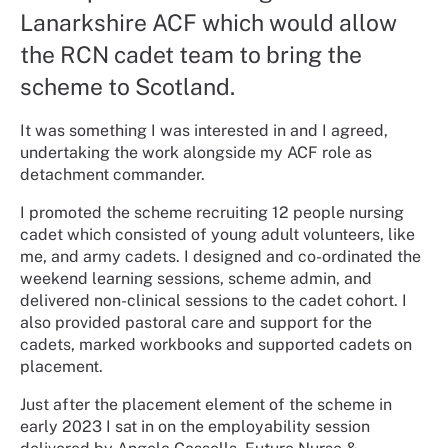
Lanarkshire ACF which would allow
the RCN cadet team to bring the
scheme to Scotland.
It was something I was interested in and I agreed,
undertaking the work alongside my ACF role as
detachment commander.
I promoted the scheme recruiting 12 people nursing
cadet which consisted of young adult volunteers, like
me, and army cadets. I designed and co-ordinated the
weekend learning sessions, scheme admin, and
delivered non-clinical sessions to the cadet cohort. I
also provided pastoral care and support for the
cadets, marked workbooks and supported cadets on
placement.
Just after the placement element of the scheme in
early 2023 I sat in on the employability session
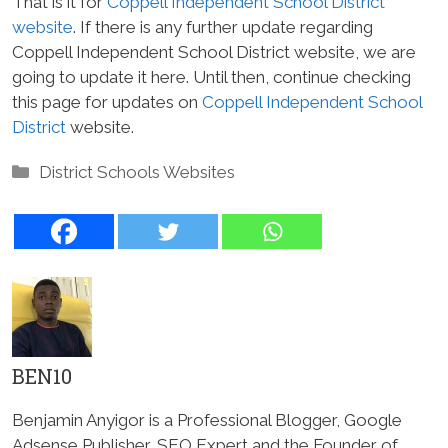
That is it for
Coppell Independent School District
website
. If there is any further update regarding
Coppell Independent School District website, we are
going to update it here. Until then, continue checking
this page for updates on
Coppell Independent School
District
website.
Categories
District Schools Websites
BEN10
Benjamin Anyigor is a Professional Blogger, Google
Adsense Publisher, SEO Expert and the Founder of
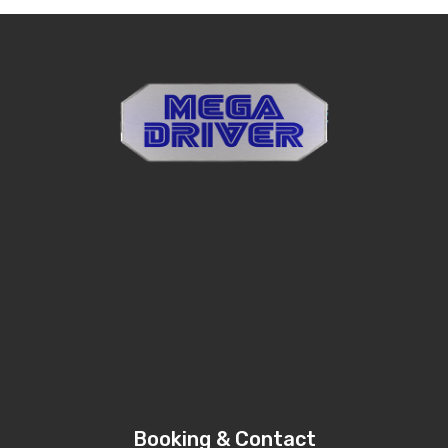
Booking & Contact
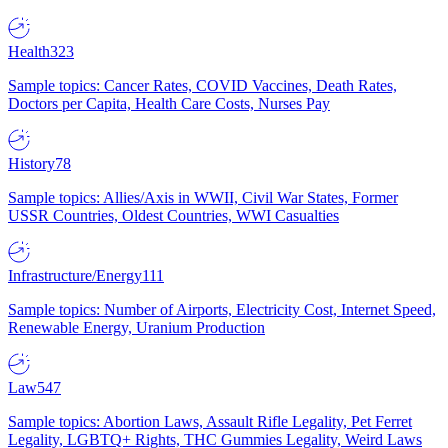
Health
323
Sample topics: Cancer Rates, COVID Vaccines, Death Rates,
Doctors per Capita, Health Care Costs, Nurses Pay
History
78
Sample topics: Allies/Axis in WWII, Civil War States, Former
USSR Countries, Oldest Countries, WWI Casualties
Infrastructure/Energy
111
Sample topics: Number of Airports, Electricity Cost, Internet Speed,
Renewable Energy, Uranium Production
Law
547
Sample topics: Abortion Laws, Assault Rifle Legality, Pet Ferret
Legality, LGBTQ+ Rights, THC Gummies Legality, Weird Laws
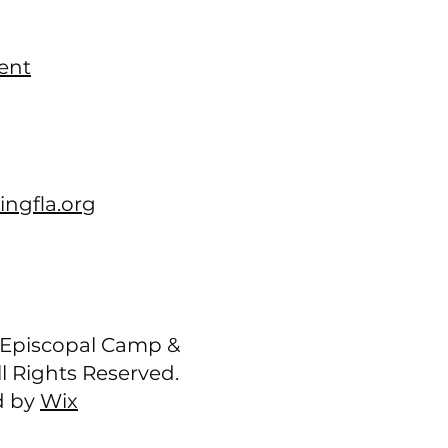
ent
ingfla.org
 Episcopal Camp &
l Rights Reserved.
d by
Wix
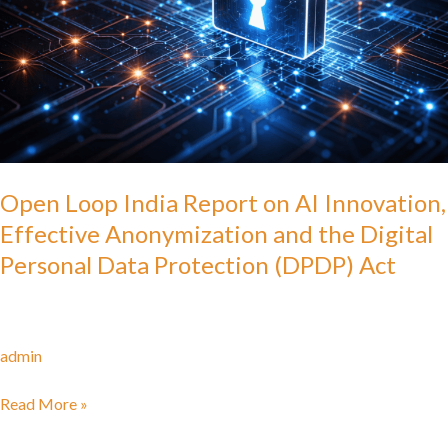
AI
Innovation,
Effective
Anonymization
and
the
Digital
Personal
Open Loop India Report on AI Innovation,
Data
Effective Anonymization and the Digital
Protection
Personal Data Protection (DPDP) Act
(DPDP)
Act
admin
Read More »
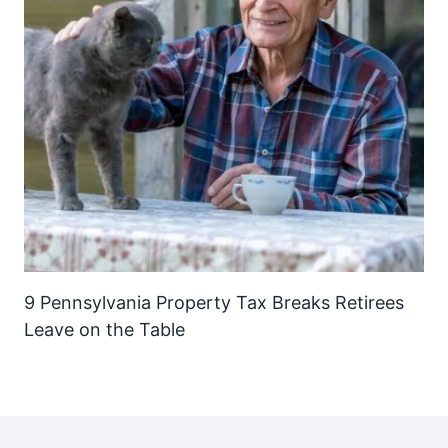
9 Pennsylvania Property Tax Breaks Retirees
Leave on the Table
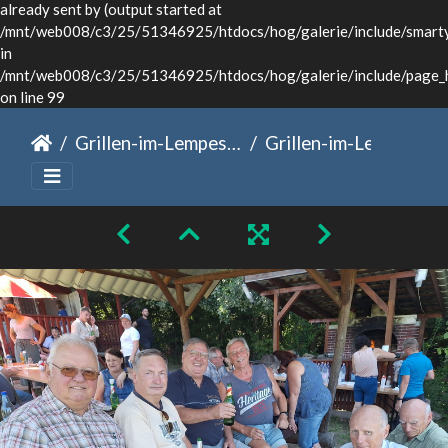
already sent by (output started at
/mnt/web008/c3/25/51346925/htdocs/hog/galerie/include/smarty/
in
/mnt/web008/c3/25/51346925/htdocs/hog/galerie/include/page_
on line 99
Grillen-im-Lempesch
Grillen-im-Lempesch-13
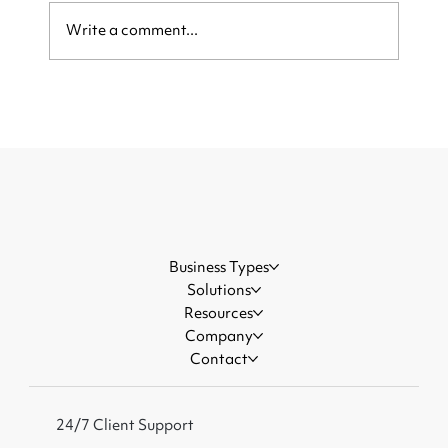
Write a comment...
Be Ready When the Crowd Arrives:
How Local Businesses Can Capture
More Customers During Major
Events
Business Types
Solutions
Resources
Company
Contact
24/7 Client Support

——

Each entry should be output word for word, with no pictures carried over.

SOLUTION:
Lanarkshire ACF which would allow
the RCN cadet team to bring the
scheme to Scotland.
It was something I was interested in and I agreed,
undertaking the work alongside my ACF role as
detachment commander.
I promoted the scheme recruiting 12 people nursing
cadet which consisted of young adult volunteers, like
me, and army cadets. I designed and co-ordinated the
weekend learning sessions, scheme admin, and
delivered non-clinical sessions to the cadet cohort. I
also provided pastoral care and support for the
cadets, marked workbooks and supported cadets on
placement.
Just after the placement element of the scheme in
early 2023 I sat in on the employability session
That is it for
Coppell Independent School District
website
. If there is any further update regarding
Coppell Independent School District website, we are
going to update it here. Until then, continue checking
this page for updates on
Coppell Independent School
District
website.
Categories
District Schools Websites
BEN10
Benjamin Anyigor is a Professional Blogger, Google
Adsense Publisher, SEO Expert and the Founder of
Booking & Contact
Health
323
Sample topics: Cancer Rates, COVID Vaccines, Death Rates,
Doctors per Capita, Health Care Costs, Nurses Pay
History
78
Sample topics: Allies/Axis in WWII, Civil War States, Former
USSR Countries, Oldest Countries, WWI Casualties
Infrastructure/Energy
111
Sample topics: Number of Airports, Electricity Cost, Internet Speed,
Renewable Energy, Uranium Production
Law
547
Sample topics: Abortion Laws, Assault Rifle Legality, Pet Ferret
Legality, LGBTQ+ Rights, THC Gummies Legality, Weird Laws
ent
ingfla.org
 Episcopal Camp &
l Rights Reserved.
d by
Wix
AI
Innovation,
Effective
Anonymization
and
the
Digital
Personal
Open Loop India Report on AI Innovation,
Data
Effective Anonymization and the Digital
Protection
Personal Data Protection (DPDP) Act
(DPDP)
Act
admin
Read More »
9 Pennsylvania Property Tax Breaks Retirees
Leave on the Table
already sent by (output started at
/mnt/web008/c3/25/51346925/htdocs/hog/galerie/include/smarty/
in
/mnt/web008/c3/25/51346925/htdocs/hog/galerie/include/page_
on line 99
Grillen-im-Lempesch
Grillen-im-Lempesch-13
Write a comment...
Be Ready When the Crowd Arrives:
How Local Businesses Can Capture
More Customers During Major
Events
Business Types
Solutions
Resources
Company
Contact
24/7 Client Support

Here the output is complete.